Contemplações
Francisco Gil
Cabeça de Touro
A escultura mais importante de Picasso
feita com objetos pré-existentes e
uma das obras-primas da arte do século
XX é a Cabeça de Touro,
realizada em Paris,
em 1942.
O artista, fiel aos
princípios da identidade e da
descontextualização simultânea de
objetos reais, reuniu dois elementos,
um selim de couro e, sobre ele, o
guiador invertido da mesma bicicleta de
corrida. Com estes, configurou a cabeça
do animal com um realismo exato. Os
testemunhos de Picasso explicam o
processo e o significado da escultura.
A importância destes, devido à clareza
do artista, à profundidade e à força
das suas reflexões, relega as
interpretações para um papel
secundário.
«Um dia, encontrei
numa pilha de objetos desordenados um
velho selim de bicicleta mesmo ao lado
de um guiador ferrugento. Como que num
relâmpago, juntei as duas coisas. A
ideia para esta cabeça de touro
surgiu-me por si só. Simplesmente
soldei-os. O que o bronze tem de
maravilhoso é o facto de poder dar aos
objetos mais heterogéneos uma tal
unidade que, por vezes, é difícil
identificar os elementos que o compõem,
dos quais é composto. Mas também é
perigoso: se só conseguíssemos ver a
cabeça do touro e não o selim da
bicicleta e o guiador, esta escultura
perderia todo o interesse.»
As
palavras de Picasso esclarecem a
inversão do sistema. Ele não procedeu
com base numa referência cujas
propriedades formais impusessem o
sentido da investigação, ele associou
os objetos a um conceito cuja
aproximação alcançou através do impulso
do jogo e o resultado é a representação
do mesmo de um ponto de vista realista,
mas contrário ao princípio da
individuação, porque não define
qualidades concretas, e sendo uma
escultura real é a representação de uma
ideia. A complexidade intelectual é
máxima. Não se trata de uma simples
ocorrência.
Picasso produziu uma
escultura de um realismo insuperável
que não representa a realidade, mas o
conceito desta, a sua definição verbal
ou a ideia mental que produz.

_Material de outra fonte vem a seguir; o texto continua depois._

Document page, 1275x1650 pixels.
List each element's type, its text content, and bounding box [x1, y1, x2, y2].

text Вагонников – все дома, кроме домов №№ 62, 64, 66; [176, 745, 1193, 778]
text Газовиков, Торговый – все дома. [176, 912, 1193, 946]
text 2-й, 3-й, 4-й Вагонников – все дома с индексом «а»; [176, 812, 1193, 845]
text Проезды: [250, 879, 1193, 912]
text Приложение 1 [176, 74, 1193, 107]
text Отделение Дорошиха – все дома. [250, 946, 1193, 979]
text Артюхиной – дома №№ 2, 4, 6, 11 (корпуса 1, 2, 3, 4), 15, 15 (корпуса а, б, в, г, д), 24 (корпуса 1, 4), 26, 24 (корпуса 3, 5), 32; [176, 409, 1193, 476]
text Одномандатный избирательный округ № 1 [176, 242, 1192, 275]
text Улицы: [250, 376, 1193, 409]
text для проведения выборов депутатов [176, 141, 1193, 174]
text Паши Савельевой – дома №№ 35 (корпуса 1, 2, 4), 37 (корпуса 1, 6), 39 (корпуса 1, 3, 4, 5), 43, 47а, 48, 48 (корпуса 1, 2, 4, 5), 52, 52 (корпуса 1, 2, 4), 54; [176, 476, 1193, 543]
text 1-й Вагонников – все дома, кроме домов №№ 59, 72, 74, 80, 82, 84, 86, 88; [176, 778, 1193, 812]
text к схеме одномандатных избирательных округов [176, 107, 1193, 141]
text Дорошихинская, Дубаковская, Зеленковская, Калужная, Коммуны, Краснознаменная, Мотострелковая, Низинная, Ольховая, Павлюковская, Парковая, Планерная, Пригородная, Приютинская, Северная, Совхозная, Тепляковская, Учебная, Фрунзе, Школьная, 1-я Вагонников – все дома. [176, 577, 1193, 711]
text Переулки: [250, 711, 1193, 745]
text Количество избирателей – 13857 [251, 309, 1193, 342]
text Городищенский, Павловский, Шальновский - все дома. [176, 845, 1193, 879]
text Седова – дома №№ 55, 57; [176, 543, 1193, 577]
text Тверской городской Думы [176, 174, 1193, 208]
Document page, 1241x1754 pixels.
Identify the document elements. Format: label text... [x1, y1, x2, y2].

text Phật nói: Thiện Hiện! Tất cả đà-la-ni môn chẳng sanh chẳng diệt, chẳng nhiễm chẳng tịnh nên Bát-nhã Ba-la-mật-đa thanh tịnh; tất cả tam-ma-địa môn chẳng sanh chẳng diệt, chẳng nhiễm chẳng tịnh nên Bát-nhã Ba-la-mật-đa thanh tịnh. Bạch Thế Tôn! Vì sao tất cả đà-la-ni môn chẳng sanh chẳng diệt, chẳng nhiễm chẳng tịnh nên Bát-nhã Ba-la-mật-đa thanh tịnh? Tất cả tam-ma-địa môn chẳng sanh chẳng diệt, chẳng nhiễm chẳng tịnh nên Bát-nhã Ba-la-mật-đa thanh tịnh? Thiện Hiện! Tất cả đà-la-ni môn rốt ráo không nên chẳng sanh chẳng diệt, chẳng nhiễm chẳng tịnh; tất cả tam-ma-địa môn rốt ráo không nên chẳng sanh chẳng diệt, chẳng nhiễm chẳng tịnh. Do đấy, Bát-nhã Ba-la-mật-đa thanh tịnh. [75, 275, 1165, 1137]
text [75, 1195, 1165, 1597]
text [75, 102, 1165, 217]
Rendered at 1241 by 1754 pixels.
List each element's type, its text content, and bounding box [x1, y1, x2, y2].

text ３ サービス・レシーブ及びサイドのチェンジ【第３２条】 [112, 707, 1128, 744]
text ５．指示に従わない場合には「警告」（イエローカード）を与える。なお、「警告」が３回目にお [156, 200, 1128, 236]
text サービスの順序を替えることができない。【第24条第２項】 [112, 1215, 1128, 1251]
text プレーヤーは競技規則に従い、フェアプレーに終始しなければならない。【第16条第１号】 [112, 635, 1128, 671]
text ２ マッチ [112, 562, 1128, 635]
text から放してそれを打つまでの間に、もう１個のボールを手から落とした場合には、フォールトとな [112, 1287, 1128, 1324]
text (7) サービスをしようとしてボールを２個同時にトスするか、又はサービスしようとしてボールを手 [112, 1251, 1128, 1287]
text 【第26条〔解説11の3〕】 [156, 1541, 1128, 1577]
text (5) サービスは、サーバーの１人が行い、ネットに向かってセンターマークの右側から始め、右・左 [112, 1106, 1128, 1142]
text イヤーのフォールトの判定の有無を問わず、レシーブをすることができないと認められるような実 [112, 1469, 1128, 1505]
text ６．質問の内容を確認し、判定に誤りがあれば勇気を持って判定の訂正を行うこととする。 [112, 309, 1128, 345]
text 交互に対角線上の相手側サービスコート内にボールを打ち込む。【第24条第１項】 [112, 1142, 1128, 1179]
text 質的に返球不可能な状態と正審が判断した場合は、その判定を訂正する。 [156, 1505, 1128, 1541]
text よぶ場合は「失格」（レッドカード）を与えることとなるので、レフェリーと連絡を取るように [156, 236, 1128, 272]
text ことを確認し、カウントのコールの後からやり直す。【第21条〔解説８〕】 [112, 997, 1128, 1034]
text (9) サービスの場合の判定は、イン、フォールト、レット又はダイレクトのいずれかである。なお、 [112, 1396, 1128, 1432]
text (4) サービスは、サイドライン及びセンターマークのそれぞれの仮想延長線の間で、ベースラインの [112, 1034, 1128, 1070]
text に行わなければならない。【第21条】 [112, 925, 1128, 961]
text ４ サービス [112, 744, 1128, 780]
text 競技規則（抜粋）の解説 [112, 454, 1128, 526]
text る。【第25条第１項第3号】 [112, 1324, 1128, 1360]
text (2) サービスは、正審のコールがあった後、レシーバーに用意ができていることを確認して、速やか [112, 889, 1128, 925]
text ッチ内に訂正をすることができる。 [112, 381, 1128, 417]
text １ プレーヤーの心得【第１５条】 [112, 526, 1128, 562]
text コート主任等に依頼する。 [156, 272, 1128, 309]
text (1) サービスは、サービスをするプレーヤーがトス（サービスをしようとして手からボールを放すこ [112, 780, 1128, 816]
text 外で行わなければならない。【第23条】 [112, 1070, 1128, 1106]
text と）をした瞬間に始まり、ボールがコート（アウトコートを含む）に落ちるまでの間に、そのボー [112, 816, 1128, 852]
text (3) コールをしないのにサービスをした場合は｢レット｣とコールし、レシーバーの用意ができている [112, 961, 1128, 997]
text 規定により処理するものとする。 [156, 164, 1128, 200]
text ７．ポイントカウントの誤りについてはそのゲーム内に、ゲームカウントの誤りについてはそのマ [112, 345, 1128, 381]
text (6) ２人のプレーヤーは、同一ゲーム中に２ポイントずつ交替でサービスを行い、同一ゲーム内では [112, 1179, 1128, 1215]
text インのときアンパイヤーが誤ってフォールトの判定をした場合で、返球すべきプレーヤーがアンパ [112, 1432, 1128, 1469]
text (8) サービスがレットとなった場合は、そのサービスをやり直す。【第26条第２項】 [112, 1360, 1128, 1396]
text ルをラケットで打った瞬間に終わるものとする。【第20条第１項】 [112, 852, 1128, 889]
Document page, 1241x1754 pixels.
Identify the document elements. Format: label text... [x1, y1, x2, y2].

O
princípio da individuação não pode
exercer a sua tirania excludente, pois,
como defendia Picasso, a objetivação
não fechava as possibilidades, uma vez
que, em última análise, ele queria que
os objetos que a compõem mostrassem a
sua realidade na própria escultura, ou
seja, Picasso queria que o espectador
visse ou a cabeça do touro ou o selim e
o guiador ou vice-versa.
Depois de
concretizar a obra, disse: «Foi bom!
Mas o que eu devia ter feito
imediatamente era deitá-la fora. Depois
alguém teria passado e apanhado. Talvez
essa pessoa se tivesse apercebido que
com aquela cabeça de touro podia
utilizá-la como uma sela e um guiador. E tê-lo-ia
feito. Teria sido extraordinário. É o
dom da metamorfose.»
A Cabeça de
Touro de Picasso é a escultura que
culminou a variante do sistema em que
ele associava combinações de formas
pré-existentes com as imagens mentais
dos conceitos que lhe serviam de
referência. O resultado foi uma
escultura realista, livre das condições
de estilo, sempre pronta a transcender
essa realidade e a transformar-se de
novo numa combinação de objetos que,
como tal, têm um uso correspondente.
Reconvertidos e oferecidos de forma
imediata e direta, a relação binária
manifesta-os com uma grandeza raramente
igualada. A monumentalidade é
excecional; a simplicidade é
diretamente proporcional. Isto
distingue-o das escolhas naturalistas
dos seus contemporâneos.
Leituras adicionais:
Walter, I. F. (1992). Pablo Picasso. El genio del siglo. Taschen.
Gilot, F., & Lake, C. (2010). Vida con Picasso, Editorial Elba.